Friday, March 30, 2018

HR 5074 Reported in House – Cyber Response Teams


Earlier this month the House Homeland Security Committee published their report on HR 5074, the DHS Cyber Incident Response Teams Act of 2018. The bill was passed in the House on March 19th. The date on the report is also the 19th, but the report was not actually published by the GPO until well after the debate and vote in the House.

Authorizing Existing Programs


The report makes it clear that the ‘cyber hunt and incident response teams’ authorized by the bill are, in fact, the activities currently being undertaken by the US-CERT and the National Cybersecurity and Communications Integration Center’s (NCCIC’s) Hunt and Incident Response Teams (HIRT). This is the reason that the bill specifies {§2(b)} that no additional funding is authorized; the funding for these activities is already included in the line items for NCCIC spending.
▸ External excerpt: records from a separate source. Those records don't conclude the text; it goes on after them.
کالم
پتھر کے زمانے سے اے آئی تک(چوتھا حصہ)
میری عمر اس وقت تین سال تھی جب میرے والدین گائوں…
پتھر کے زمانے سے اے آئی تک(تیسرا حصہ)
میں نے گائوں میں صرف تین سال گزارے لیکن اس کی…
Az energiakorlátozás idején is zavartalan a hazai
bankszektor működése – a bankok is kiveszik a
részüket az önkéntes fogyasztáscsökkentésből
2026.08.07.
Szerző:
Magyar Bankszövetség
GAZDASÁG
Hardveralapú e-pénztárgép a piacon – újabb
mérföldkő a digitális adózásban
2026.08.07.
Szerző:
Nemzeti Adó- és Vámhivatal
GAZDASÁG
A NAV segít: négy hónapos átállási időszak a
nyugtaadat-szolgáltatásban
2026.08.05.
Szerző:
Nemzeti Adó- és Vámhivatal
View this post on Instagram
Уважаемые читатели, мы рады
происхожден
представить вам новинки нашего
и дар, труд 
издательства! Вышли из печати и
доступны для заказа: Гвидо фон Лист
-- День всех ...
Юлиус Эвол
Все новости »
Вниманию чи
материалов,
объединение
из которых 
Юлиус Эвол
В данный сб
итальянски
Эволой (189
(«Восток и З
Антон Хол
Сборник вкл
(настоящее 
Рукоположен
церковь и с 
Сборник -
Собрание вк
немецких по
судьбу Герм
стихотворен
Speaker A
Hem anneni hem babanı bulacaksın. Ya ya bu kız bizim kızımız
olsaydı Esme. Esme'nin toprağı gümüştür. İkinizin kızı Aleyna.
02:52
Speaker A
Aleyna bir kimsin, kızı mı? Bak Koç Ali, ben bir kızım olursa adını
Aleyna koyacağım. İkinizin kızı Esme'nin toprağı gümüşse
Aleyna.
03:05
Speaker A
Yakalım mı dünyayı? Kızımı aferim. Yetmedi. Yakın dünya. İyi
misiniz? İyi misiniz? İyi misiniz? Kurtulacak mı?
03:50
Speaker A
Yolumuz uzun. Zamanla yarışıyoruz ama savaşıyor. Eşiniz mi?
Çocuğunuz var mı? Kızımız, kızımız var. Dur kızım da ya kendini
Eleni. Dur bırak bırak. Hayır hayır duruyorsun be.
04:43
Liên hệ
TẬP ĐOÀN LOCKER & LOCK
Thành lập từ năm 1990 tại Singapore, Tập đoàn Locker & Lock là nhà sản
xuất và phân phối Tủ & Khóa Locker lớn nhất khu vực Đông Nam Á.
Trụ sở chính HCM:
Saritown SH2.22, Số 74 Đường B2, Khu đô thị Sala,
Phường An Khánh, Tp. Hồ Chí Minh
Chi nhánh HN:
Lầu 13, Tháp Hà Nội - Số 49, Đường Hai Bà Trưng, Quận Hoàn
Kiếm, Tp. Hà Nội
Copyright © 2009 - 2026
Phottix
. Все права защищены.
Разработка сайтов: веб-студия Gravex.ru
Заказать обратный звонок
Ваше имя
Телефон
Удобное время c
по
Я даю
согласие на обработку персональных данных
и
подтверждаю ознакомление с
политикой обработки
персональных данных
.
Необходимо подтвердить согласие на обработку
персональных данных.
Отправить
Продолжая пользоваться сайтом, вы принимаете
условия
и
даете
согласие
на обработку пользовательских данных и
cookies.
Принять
The provisions of the new 6 USC 148(f)(2) authorizing the use of “cybersecurity specialists from the private sector” on the existing US-CERT and HIRT teams is, however, a potential expansion of the capabilities of those teams. The Report states that allowing the participation of these outside experts would (pg 2) “allow industry professionals to bring innovative approaches and ideas into the federal government and makes progress in bringing the technical expertise and skills that help execute the DHS role in cybersecurity”.

Commentary


Neither the report nor the bill mentions any of the response activities of the DHS Industrial Control Systems Cyber Emergency Response Team (ICS-CERT) which also operates as part of the NCCIC and was formerly part of the US-CERT (Actually, the current relationship between the ICS-CERT and the current US-CERT is not actually very clear.) Presumably, since the bill would add the term ‘control systems’ (even though undefined) to §148 {via (f)(1)(D)} the response activities of ICS-CERT, especially their away teams, would fall broadly under the authorization provided in this bill.

Unfortunately, the failure to define the term ‘control system’ or modify the definition of ‘information system’ in §148(a)(5) to specifically include control systems means that this bill would do nothing to actually codify the importance of control system security in NCCIC activities or oversight. This is unlikely to change if/when this bill is considered in the Senate.